Campaigners fighting for a new hospital in Mid Sussex are planning a protest march following a decision by health chiefs to block the proposal.
Members of the Crawley Hospital Campaign and Crawley Labour Party are calling on people to march on Saturday, February 22.
The appeal follows the unanimous decision yesterday by the Surrey and Sussex Strategic Health Authority board to reject proposals for a multi-million-pound hospital at Pease Pottage, near Crawley.
The board instead backed a second option, to turn East Surrey Hospital in Redhill into the main hospital for north Sussex and south-east Surrey while developing some services at Crawley Hospital.
The main reason was financial. Health bosses said the cost of developing the Pease Pottage hospital would be between £183 million and £259 million while the other plan would cost between £56 million and £85 million.
Board chief executive Simon Robbins said the four Primary Care Trusts (PCTs) for the area had expressed concerns about the financial viability of the proposal.
He said: "PCTs hold 75 per cent of the NHS budget. We support the service model proposed by the PCT boards, which will mean the development of primary, community, intermediate and local acute services on the Crawley and Horsham hospital sites."
Yesterday's news has left those who have fought for years for a state-of-the-art hospital in Crawley bitterly disappointed.
They say Crawley, which has a population of 95,000, is expanding and needs a hospital able to cope with the demand.

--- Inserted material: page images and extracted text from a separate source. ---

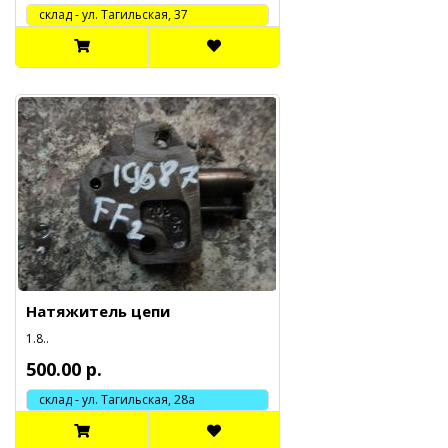
cклад - ул. Тагильская, 37
Натяжитель цепи
1.8..
500.00 р.
склад - ул. Тагильская, 28а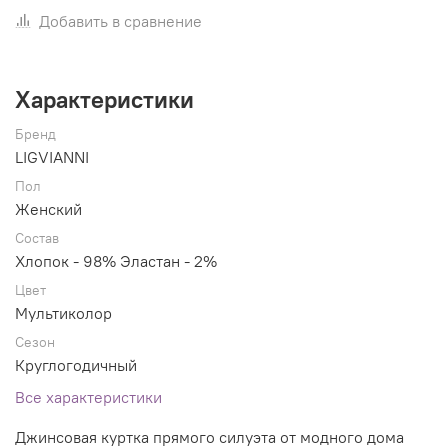
Добавить в сравнение
Характеристики
Бренд
LIGVIANNI
Пол
Женский
Состав
Хлопок - 98% Эластан - 2%
Цвет
Мультиколор
Сезон
Круглогодичный
Все характеристики
Джинсовая куртка прямого силуэта от модного дома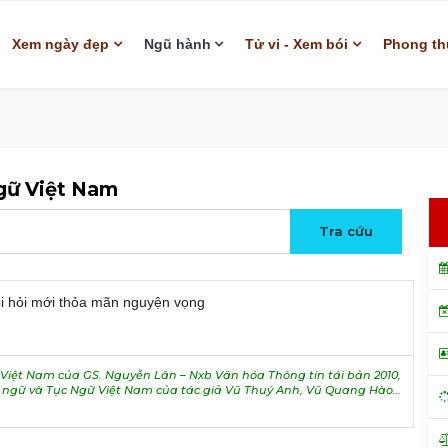
Xem ngày đẹp
Ngũ hành
Tử vi - Xem bói
Phong th
ngữ Việt Nam
òi hỏi mới thỏa mãn nguyện vọng
iệt Nam của GS. Nguyễn Lân – Nxb Văn hóa Thông tin tái bản 2010,
h ngữ và Tục Ngữ Việt Nam của tác giả Vũ Thuý Anh, Vũ Quang Hào…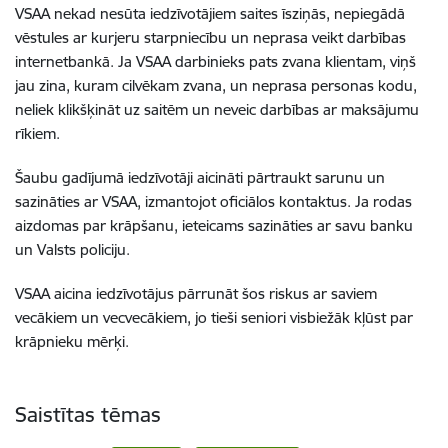
VSAA nekad nesūta iedzīvotājiem saites īsziņās, nepiegādā
vēstules ar kurjeru starpniecību un neprasa veikt darbības
internetbankā. Ja VSAA darbinieks pats zvana klientam, viņš
jau zina, kuram cilvēkam zvana, un neprasa personas kodu,
neliek klikšķināt uz saitēm un neveic darbības ar maksājumu
rīkiem.
Šaubu gadījumā iedzīvotāji aicināti pārtraukt sarunu un
sazināties ar VSAA, izmantojot oficiālos kontaktus. Ja rodas
aizdomas par krāpšanu, ieteicams sazināties ar savu banku
un Valsts policiju.
VSAA aicina iedzīvotājus pārrunāt šos riskus ar saviem
vecākiem un vecvecākiem, jo tieši seniori visbiežāk kļūst par
krāpnieku mērķi.
Saistītas tēmas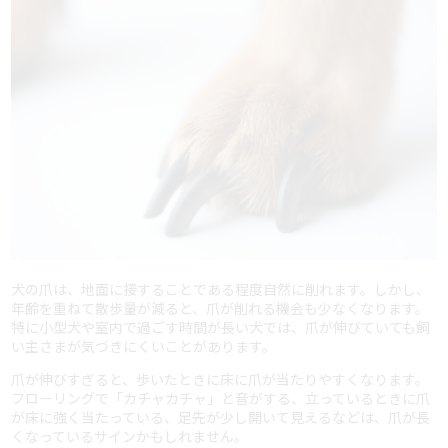
犬の爪は、地面に接することである程度自然に削れます。しかし、
年齢を重ねて散歩量が減ると、爪が削れる機会も少なくなります。
特に小型犬や室内で過ごす時間が長い犬では、爪が伸びていても飼
い主さまが気づきにくいことがあります。
爪が伸びすぎると、歩いたときに床に爪が当たりやすくなります。
フローリングで「カチャカチャ」と音がする、立っているときに爪
が床に強く当たっている、足先が少し開いて見えるなどは、爪が長
くなっているサインかもしれません。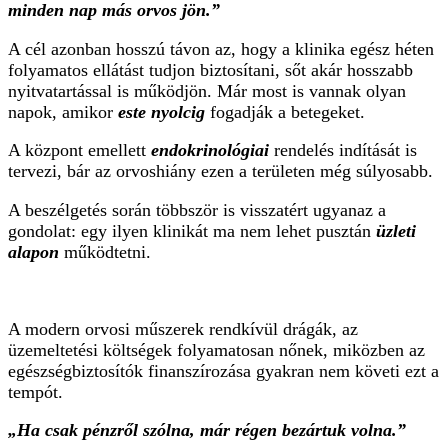
minden nap más orvos jön.”
A cél azonban hosszú távon az, hogy a klinika egész héten
folyamatos ellátást tudjon biztosítani, sőt akár hosszabb
nyitvatartással is működjön. Már most is vannak olyan
napok, amikor
este nyolcig
fogadják a betegeket.
A központ emellett
endokrinológiai
rendelés indítását is
tervezi, bár az orvoshiány ezen a területen még súlyosabb.
A beszélgetés során többször is visszatért ugyanaz a
gondolat: egy ilyen klinikát ma nem lehet pusztán
üzleti
alapon
működtetni.
A modern orvosi műszerek rendkívül drágák, az
üzemeltetési költségek folyamatosan nőnek, miközben az
egészségbiztosítók finanszírozása gyakran nem követi ezt a
tempót.
„Ha csak pénzről szólna, már régen bezártuk volna.”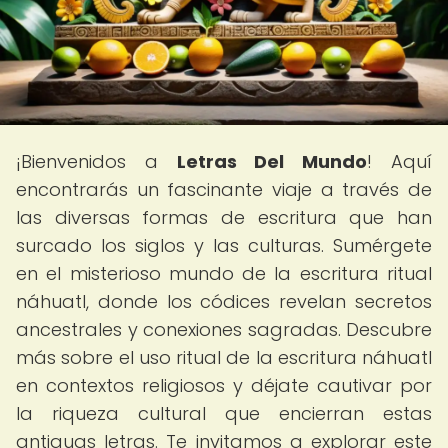
¡Bienvenidos a
Letras Del Mundo
! Aquí
encontrarás un fascinante viaje a través de
las diversas formas de escritura que han
surcado los siglos y las culturas. Sumérgete
en el misterioso mundo de la escritura ritual
náhuatl, donde los códices revelan secretos
ancestrales y conexiones sagradas. Descubre
más sobre el uso ritual de la escritura náhuatl
en contextos religiosos y déjate cautivar por
la riqueza cultural que encierran estas
antiguas letras. Te invitamos a explorar este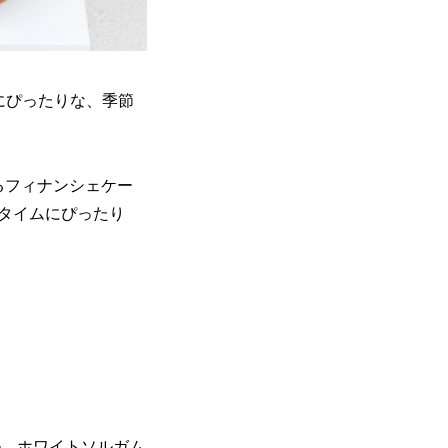
美にぴったりな、季節
るフィナンシェケー
タイムにぴったり
ル、ホワイトソルガム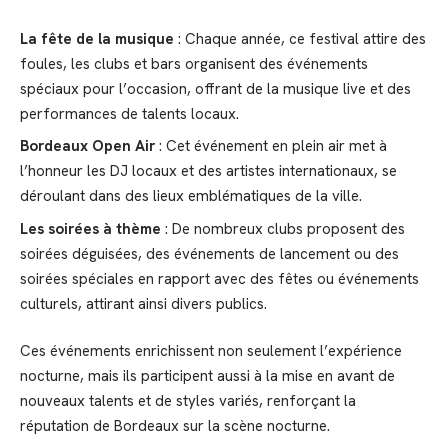
La fête de la musique
: Chaque année, ce festival attire des
foules, les clubs et bars organisent des événements
spéciaux pour l’occasion, offrant de la musique live et des
performances de talents locaux.
Bordeaux Open Air
: Cet événement en plein air met à
l’honneur les DJ locaux et des artistes internationaux, se
déroulant dans des lieux emblématiques de la ville.
Les soirées à thème
: De nombreux clubs proposent des
soirées déguisées, des événements de lancement ou des
soirées spéciales en rapport avec des fêtes ou événements
culturels, attirant ainsi divers publics.
Ces événements enrichissent non seulement l’expérience
nocturne, mais ils participent aussi à la mise en avant de
nouveaux talents et de styles variés, renforçant la
réputation de Bordeaux sur la scène nocturne.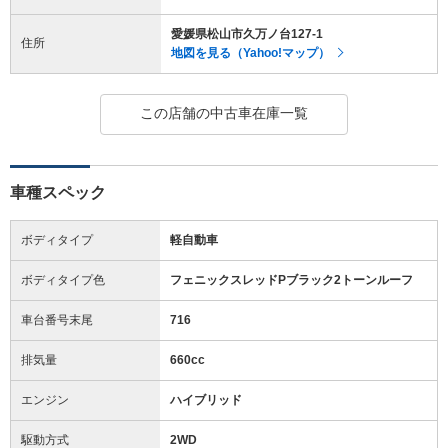
愛媛県松山市久万ノ台127-1
住所
地図を見る（Yahoo!マップ）
この店舗の中古車在庫一覧
車種スペック
ボディタイプ
軽自動車
ボディタイプ色
フェニックスレッドPブラック2トーンルーフ
車台番号末尾
716
排気量
660cc
エンジン
ハイブリッド
駆動方式
2WD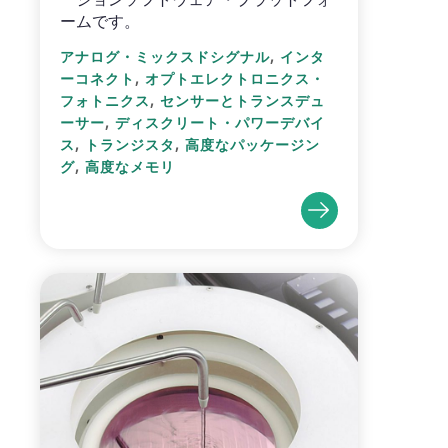
ームです。
,
アナログ・ミックスドシグナル
インタ
,
ーコネクト
オプトエレクトロニクス・
,
フォトニクス
センサーとトランスデュ
,
ーサー
ディスクリート・パワーデバイ
,
,
ス
トランジスタ
高度なパッケージン
,
グ
高度なメモリ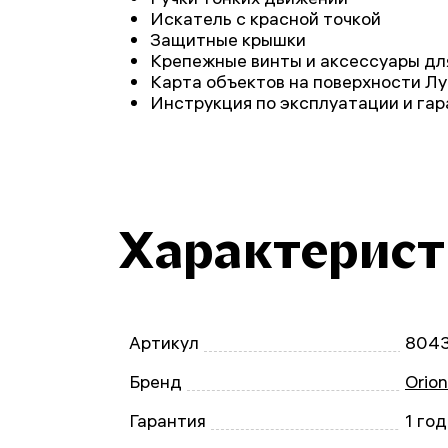
Искатель с красной точкой
Защитные крышки
Крепежные винты и аксессуары дл
Карта объектов на поверхности 
Инструкция по эксплуатации и га
Характерис
Артикул
804
Бренд
Orio
Гарантия
1 год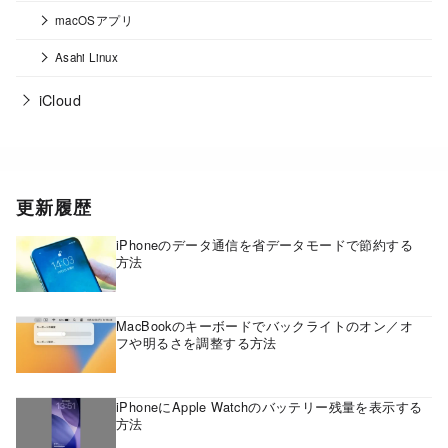
macOSアプリ
Asahi Linux
iCloud
更新履歴
iPhoneのデータ通信を省データモードで節約する
方法
MacBookのキーボードでバックライトのオン／オ
フや明るさを調整する方法
iPhoneにApple Watchのバッテリー残量を表示する
方法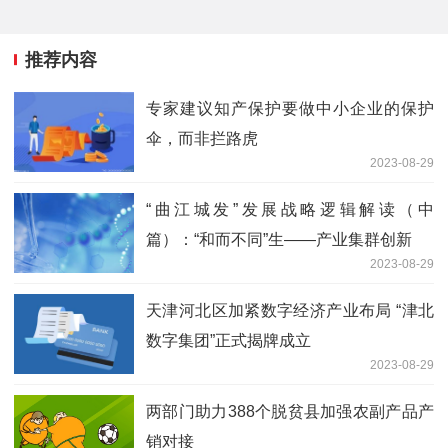
推荐内容
专家建议知产保护要做中小企业的保护
伞，而非拦路虎
2023-08-29
“曲江城发”发展战略逻辑解读（中
篇）：“和而不同”生——产业集群创新
2023-08-29
天津河北区加紧数字经济产业布局 “津北
数字集团”正式揭牌成立
2023-08-29
两部门助力388个脱贫县加强农副产品产
销对接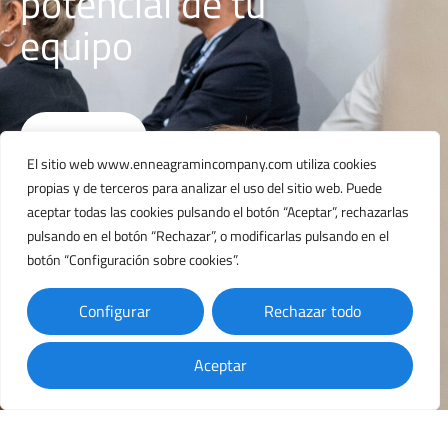
l
c
i
a
l
de tu
n
i
d
e
e
t
o
p
r
equipo
Contacto
El sitio web www.enneagramincompany.com utiliza cookies
propias y de terceros para analizar el uso del sitio web. Puede
aceptar todas las cookies pulsando el botón “Aceptar”, rechazarlas
pulsando en el botón “Rechazar”, o modificarlas pulsando en el
botón “Configuración sobre cookies”.
Configurar
Rechazar todo
✉
Aceptar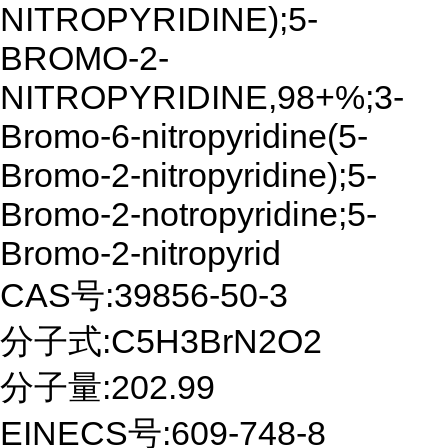
NITROPYRIDINE);5-
BROMO-2-
NITROPYRIDINE,98+%;3-
Bromo-6-nitropyridine(5-
Bromo-2-nitropyridine);5-
Bromo-2-notropyridine;5-
Bromo-2-nitropyrid
CAS号:39856-50-3
分子式:C5H3BrN2O2
分子量:202.99
EINECS号:609-748-8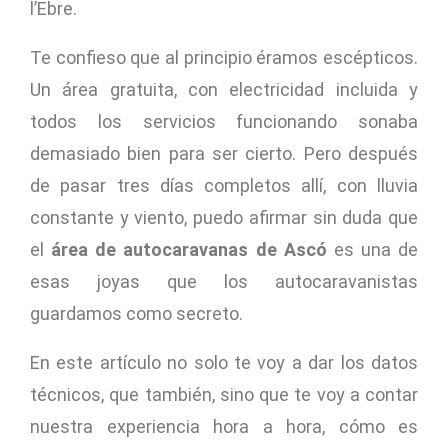
l’Ebre.
Te confieso que al principio éramos escépticos.
Un área gratuita, con electricidad incluida y
todos los servicios funcionando sonaba
demasiado bien para ser cierto. Pero después
de pasar tres días completos allí, con lluvia
constante y viento, puedo afirmar sin duda que
el
área de autocaravanas de Ascó
es una de
esas joyas que los autocaravanistas
guardamos como secreto.
En este artículo no solo te voy a dar los datos
técnicos, que también, sino que te voy a contar
nuestra experiencia hora a hora, cómo es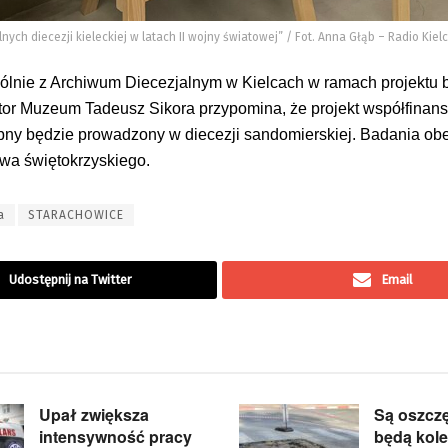
ych diecezji kieleckiej w latach II wojny światowej” / Fot. Anna Głąb – Radio Kiel
lnie z Archiwum Diecezjalnym w Kielcach w ramach projektu 
ektor Muzeum Tadeusz Sikora przypomina, że projekt współfinan
bny będzie prowadzony w diecezji sandomierskiej. Badania ob
wa świętokrzyskiego.
a
STARACHOWICE
Udostępnij na Twitter
Email
Upał zwiększa
Są oszcz
intensywność pracy
będą kole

Pensioner Harry Isherwood, of the Crawley Hospital Campaign, said: "I've been to all the meetings over four years and heard all the waffle. It strikes me there is too much about financial concerns and not enough about patients."
Crawley Borough Council leader Chris Redmayne said it was a bittersweet decision.
He said: "We are obviously disappointed but if they are talking about improving services at Crawley - bringing back acute services and a maternity ward - then it's a step in the right direction."
Crawley Labour Party chairman Robert Hull said: "We do not believe the revised option will deliver to Crawley residents the level of service that a borough of this size should have."
He said a formal objection had been lodged.
Mr Hull and other campaigners travelled to Westminster on Tuesday to lobby Crawley MP Laura Moffatt and a health minister.
Mrs Moffatt said: "I shall continue to press for the very best services for the people of Crawley and I do not believe that these recommendations represent that.
"I am making it clear now that I shall be fighting this to the end and this isn't the end."
The march starts at 11am from Crawley Labour Supporters' Club in Ifield Avenue, West Green.